Overslaan en naar de inhoud gaan

Hof Den Haag 120107 wn-'er valt met fiets bij gladheid wg-'er aansprakelijk ogv art. 7:611 BW

Hof Den Haag 12-01-2007 wn-'er valt met fiets bij gladheid; geen svi verzekering, wg-'er aansprakelijk ogv art. 7:611 BW; aanbieden alg. verzekeringspakket niet aangemerkt als uitdrukkelijke waarschuwing
12. Het hof overweegt als volgt. De grieven lenen zich voor gezamenlijke behandeling. Het hof is van oordeel dat de onderhavige situatie, waar sprake is van fietsen op de openbare weg van het huis van de ene hulpbehoevende naar het huis van de andere hulpbehoevende niet wordt beheerst door artikel 7: 658 BW. Hoewel dit fietsen plaatsvond in de uitoefening van de werkzaamheden uit de arbeidsovereenkomst, viel dit niet binnen het gezagsgebied van Maatzorg. Dit brengt mee dat in hoger beroep de vraag dient te worden beantwoord of Maatzorg aansprakelijk is op grond van artikel 7:611 BW.

13. Het hof is van oordeel dat het fietsen op de openbare weg in het kader van de functie van [werkneemster] in vergelijking met het fietsen op de openbare weg in het algemeen, geen bijzondere risico met zich mee bracht waarvoor Maatzorg had moeten waarschuwen. Tevens speelt de bijzondere kwetsbaarheid van een fietser in het verkeer zoals deze van belang was in diverse andere rechterlijke uitspraken, in de onderhavige casus geen rol, omdat het in die gevallen ging om de kwetsbaarheid in relatie tot een ongeval waarbij een motorvoertuig betrokken was en het hier gaat om het vallen van de fiets door [werkneemster] zelf.

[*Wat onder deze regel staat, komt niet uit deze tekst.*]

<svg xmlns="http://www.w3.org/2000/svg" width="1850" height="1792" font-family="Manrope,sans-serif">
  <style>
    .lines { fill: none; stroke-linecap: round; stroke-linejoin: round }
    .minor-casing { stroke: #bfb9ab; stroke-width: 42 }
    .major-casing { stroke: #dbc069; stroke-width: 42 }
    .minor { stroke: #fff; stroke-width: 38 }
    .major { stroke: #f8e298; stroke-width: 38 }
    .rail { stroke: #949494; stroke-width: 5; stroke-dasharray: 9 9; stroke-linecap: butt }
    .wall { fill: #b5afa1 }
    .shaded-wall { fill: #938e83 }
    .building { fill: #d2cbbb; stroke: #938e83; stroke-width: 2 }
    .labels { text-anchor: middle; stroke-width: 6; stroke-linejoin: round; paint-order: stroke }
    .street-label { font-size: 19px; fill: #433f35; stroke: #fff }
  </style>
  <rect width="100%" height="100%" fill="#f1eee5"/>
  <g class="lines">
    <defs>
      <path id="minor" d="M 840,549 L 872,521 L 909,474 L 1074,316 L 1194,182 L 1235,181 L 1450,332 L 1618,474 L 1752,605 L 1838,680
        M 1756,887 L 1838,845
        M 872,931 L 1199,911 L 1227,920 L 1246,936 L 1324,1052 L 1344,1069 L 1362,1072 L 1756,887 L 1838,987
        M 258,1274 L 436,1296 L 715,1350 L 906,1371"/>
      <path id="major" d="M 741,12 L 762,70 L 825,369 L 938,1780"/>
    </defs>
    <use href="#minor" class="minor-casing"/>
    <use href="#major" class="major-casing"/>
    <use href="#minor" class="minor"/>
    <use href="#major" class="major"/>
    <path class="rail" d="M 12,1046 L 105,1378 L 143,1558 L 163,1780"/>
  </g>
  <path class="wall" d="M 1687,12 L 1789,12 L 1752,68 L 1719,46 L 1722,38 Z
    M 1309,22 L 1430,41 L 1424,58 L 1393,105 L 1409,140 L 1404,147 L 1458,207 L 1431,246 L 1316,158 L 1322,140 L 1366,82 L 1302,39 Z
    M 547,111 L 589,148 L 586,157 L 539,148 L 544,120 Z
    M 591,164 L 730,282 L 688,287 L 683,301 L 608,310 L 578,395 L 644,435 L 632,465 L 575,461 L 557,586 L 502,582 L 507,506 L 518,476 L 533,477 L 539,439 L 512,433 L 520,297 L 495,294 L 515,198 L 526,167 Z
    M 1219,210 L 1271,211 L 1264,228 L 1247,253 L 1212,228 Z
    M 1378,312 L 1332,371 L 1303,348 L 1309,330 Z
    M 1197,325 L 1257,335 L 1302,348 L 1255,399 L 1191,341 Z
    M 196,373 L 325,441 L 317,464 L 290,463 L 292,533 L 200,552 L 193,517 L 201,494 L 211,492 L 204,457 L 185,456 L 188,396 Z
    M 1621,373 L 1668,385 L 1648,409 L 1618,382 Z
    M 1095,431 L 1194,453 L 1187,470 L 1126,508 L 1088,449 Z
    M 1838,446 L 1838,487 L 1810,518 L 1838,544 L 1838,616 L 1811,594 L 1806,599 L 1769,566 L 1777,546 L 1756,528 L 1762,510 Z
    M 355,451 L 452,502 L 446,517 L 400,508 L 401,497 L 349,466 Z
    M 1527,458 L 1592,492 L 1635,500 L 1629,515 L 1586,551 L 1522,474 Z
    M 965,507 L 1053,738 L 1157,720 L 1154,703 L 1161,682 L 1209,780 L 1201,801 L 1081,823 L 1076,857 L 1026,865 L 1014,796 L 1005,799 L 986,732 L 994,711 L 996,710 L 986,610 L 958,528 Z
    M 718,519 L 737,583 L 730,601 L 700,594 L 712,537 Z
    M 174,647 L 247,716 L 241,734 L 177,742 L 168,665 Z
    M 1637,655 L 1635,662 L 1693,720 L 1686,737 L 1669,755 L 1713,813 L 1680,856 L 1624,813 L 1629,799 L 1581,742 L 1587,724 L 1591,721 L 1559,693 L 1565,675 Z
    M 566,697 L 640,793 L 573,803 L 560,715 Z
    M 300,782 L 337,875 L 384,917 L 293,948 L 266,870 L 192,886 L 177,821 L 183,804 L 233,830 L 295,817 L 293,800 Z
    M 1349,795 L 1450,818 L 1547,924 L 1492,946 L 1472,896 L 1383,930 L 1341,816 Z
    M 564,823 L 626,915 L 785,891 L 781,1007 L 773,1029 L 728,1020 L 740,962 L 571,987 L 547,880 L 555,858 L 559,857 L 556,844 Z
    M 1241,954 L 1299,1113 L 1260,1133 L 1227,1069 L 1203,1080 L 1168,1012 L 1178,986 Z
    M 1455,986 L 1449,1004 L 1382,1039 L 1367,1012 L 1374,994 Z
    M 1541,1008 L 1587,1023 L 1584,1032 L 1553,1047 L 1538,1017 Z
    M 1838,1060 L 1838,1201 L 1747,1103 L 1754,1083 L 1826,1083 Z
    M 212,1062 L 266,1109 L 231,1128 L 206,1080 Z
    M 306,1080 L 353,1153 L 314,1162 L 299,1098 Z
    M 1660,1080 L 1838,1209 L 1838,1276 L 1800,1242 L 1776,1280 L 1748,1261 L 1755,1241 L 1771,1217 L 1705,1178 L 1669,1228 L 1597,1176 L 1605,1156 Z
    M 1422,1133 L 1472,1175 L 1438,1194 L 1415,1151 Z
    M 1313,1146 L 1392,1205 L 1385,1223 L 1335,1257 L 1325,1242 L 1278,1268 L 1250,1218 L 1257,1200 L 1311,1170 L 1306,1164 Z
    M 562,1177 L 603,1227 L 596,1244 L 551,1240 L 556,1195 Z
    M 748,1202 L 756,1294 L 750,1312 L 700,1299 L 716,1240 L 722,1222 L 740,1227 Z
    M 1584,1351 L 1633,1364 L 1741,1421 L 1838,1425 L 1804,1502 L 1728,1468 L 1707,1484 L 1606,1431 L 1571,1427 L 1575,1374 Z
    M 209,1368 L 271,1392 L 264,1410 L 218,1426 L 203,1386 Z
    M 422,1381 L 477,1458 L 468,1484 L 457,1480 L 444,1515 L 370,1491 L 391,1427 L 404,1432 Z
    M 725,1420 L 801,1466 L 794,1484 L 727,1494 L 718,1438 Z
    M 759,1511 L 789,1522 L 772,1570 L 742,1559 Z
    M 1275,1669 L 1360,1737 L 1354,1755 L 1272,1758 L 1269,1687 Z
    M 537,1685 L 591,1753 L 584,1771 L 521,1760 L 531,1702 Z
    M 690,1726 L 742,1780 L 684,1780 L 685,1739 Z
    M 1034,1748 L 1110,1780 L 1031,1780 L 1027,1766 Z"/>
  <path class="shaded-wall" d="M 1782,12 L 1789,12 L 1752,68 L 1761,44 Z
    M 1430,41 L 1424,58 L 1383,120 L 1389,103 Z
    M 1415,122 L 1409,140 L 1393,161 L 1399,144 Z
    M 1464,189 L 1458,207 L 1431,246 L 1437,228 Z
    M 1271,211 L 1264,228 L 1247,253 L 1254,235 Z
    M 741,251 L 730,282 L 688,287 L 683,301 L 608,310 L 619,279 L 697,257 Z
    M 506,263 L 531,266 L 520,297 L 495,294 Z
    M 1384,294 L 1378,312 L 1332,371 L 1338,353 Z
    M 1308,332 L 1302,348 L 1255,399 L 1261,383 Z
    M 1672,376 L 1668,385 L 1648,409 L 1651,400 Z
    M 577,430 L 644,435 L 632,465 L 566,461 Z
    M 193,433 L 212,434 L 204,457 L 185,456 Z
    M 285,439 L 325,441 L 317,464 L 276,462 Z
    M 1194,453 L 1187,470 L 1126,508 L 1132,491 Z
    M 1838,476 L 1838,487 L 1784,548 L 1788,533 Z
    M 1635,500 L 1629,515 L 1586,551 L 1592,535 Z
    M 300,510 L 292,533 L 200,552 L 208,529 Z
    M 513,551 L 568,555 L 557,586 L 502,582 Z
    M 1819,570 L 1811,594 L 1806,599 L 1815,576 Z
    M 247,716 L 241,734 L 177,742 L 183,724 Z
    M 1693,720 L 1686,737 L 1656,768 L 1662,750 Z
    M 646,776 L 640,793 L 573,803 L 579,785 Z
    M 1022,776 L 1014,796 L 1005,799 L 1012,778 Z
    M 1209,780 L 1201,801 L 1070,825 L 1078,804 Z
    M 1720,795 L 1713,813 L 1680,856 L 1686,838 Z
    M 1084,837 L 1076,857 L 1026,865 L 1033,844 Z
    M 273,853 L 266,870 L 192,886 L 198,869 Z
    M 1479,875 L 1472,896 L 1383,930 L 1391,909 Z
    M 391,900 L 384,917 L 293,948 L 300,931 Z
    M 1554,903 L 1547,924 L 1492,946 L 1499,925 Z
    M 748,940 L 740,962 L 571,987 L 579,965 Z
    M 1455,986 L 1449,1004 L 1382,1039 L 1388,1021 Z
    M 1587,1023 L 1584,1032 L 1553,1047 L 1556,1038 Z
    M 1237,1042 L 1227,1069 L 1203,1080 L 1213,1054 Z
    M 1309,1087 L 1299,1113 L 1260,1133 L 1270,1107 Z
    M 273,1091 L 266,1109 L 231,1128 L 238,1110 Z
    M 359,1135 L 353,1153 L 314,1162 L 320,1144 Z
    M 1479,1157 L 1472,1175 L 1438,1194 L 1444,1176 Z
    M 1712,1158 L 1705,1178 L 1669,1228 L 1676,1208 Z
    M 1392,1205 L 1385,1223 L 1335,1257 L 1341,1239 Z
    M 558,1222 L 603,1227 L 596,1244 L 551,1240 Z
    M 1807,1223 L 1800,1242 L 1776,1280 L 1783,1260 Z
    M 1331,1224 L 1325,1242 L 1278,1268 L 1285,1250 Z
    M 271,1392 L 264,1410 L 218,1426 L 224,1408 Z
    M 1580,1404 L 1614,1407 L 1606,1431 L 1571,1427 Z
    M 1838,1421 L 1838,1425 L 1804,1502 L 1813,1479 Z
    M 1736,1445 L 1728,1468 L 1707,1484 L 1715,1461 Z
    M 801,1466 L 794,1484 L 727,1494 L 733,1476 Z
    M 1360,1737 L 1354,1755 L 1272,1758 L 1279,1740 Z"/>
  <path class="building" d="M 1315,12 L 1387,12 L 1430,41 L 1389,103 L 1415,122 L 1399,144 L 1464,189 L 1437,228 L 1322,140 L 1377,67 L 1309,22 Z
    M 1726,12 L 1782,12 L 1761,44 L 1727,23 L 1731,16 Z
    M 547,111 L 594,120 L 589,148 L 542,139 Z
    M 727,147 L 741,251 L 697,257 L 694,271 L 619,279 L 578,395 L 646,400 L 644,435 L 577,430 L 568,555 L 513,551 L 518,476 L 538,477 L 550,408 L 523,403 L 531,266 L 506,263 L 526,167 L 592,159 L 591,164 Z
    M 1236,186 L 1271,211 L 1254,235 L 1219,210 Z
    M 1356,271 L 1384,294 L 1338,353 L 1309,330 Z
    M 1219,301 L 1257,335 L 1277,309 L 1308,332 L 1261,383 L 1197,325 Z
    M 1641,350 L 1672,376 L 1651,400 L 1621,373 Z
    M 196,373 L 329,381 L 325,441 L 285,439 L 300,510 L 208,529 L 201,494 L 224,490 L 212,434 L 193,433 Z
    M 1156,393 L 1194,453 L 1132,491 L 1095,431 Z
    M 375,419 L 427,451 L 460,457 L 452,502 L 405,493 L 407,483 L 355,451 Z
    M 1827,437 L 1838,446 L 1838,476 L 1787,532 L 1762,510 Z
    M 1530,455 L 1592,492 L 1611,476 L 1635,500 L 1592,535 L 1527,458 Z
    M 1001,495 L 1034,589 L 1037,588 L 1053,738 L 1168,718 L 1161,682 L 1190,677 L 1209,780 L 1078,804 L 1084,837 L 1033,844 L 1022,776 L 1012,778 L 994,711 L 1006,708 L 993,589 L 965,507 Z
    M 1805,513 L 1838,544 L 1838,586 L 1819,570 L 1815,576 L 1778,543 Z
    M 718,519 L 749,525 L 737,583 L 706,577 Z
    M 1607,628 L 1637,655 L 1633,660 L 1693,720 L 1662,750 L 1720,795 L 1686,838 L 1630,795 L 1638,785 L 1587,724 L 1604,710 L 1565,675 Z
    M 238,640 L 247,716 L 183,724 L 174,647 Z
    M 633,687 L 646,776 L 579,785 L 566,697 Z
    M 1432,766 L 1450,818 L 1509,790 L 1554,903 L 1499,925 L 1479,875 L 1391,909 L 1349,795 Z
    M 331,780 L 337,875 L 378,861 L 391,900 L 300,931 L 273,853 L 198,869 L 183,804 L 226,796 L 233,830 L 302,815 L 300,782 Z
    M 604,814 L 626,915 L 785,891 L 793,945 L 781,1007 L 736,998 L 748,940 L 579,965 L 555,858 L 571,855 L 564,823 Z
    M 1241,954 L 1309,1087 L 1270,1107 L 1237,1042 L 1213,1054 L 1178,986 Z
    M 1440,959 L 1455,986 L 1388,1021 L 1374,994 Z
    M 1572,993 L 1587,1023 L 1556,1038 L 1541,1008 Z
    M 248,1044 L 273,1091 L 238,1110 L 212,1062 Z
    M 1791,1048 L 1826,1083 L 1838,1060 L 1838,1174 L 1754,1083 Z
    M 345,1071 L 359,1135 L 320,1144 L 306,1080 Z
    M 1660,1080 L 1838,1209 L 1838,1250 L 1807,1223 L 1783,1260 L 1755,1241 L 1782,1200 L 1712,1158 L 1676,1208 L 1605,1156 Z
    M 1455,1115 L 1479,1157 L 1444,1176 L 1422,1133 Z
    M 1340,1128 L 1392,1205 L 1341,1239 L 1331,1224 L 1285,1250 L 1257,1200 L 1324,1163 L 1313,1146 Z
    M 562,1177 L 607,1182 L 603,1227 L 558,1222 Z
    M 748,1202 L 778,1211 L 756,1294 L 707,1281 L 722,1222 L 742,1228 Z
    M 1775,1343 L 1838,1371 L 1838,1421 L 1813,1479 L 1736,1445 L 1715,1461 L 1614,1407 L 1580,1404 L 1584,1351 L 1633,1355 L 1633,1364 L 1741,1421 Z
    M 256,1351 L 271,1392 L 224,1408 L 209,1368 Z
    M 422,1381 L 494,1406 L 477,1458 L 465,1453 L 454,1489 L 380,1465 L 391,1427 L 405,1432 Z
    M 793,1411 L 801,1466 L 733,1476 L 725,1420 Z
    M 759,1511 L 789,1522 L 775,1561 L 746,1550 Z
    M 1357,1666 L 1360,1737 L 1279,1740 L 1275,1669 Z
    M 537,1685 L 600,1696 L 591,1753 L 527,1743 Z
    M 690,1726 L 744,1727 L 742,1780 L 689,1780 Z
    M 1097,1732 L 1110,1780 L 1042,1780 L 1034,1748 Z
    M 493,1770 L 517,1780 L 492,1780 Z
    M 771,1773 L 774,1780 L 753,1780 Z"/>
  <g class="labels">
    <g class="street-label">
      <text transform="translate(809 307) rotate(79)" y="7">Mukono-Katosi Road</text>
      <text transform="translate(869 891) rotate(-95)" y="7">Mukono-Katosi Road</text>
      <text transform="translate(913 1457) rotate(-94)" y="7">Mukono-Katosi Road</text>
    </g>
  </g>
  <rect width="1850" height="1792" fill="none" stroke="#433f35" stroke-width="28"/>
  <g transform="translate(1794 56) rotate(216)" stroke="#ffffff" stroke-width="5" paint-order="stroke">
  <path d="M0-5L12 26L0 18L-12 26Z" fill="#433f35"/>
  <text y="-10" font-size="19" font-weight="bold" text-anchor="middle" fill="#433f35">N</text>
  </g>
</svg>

14. Het hof overweegt verder echter als volgt.
14.1. Tussen partijen staat vast dat [werkneemster] op 6 januari 2003 is gevallen als gevolg van gladheid op de openbare weg. Daarbij staat tevens vast dat geen sprake was van extreem slechte weersomstandigheden. De door Maatzorg gehanteerde handreiking “Zorgverlening tijdens extreem slechte weersomstandigheden”, was derhalve niet van toepassing zodat in het midden kan blijven wat de strekking van die handreiking is. Voorts is niet gesteld of gebleken dat er voor de weersomstandigheden zoals die op 6 januari 2003 aanwezig waren, een (andere) instructie van Maatzorg van toepassing was.
14.2. Voorts is reeds in 2.3. overwogen dat [werkneemster] zich in het kader van haar werkzaamheden van huis naar huis diende te verplaatsen, hetgeen zij deed per fiets. De tijd die daarvoor benodigd was, werd beschouwd als werktijd en werd door Maatzorg uitbetaald. Een (wezenlijk) deel van de werktijd was [werkneemster] derhalve onderweg in het verkeer. Dit maakte onderdeel uit van de verplichtingen die voortvloeiden uit de arbeidsovereenkomst en dit gebeurde in het kader van de voor de werkgever uit te voeren werkzaamheden. Naar het oordeel van het hof brengt het voorgaande met zich mee dat Maatzorg als goed werkgeefster een adequate voorziening had moeten treffen voor ongevallen van haar werknemers in het verkeer of de werknemers uitdrukkelijk had moeten waarschuwen dat er geen voorziening getroffen was en de werknemers geacht werden zelf een dergelijke voorziening te treffen. Het door Maatzorg aanbieden van een algemeen verzeke-rings-pakket kan niet worden aangemerkt als een uitdrukkelijke waarschuwing. Nu Maatzorg dit alles heeft nagelaten, is zij aansprakelijk voor de schade die door het ontbreken van een adequate voorziening is veroorzaakt. De grieven falen.

15. Het hof passeert het bewijsaanbod van Maatzorg als te vaag en niet ter zake dienend.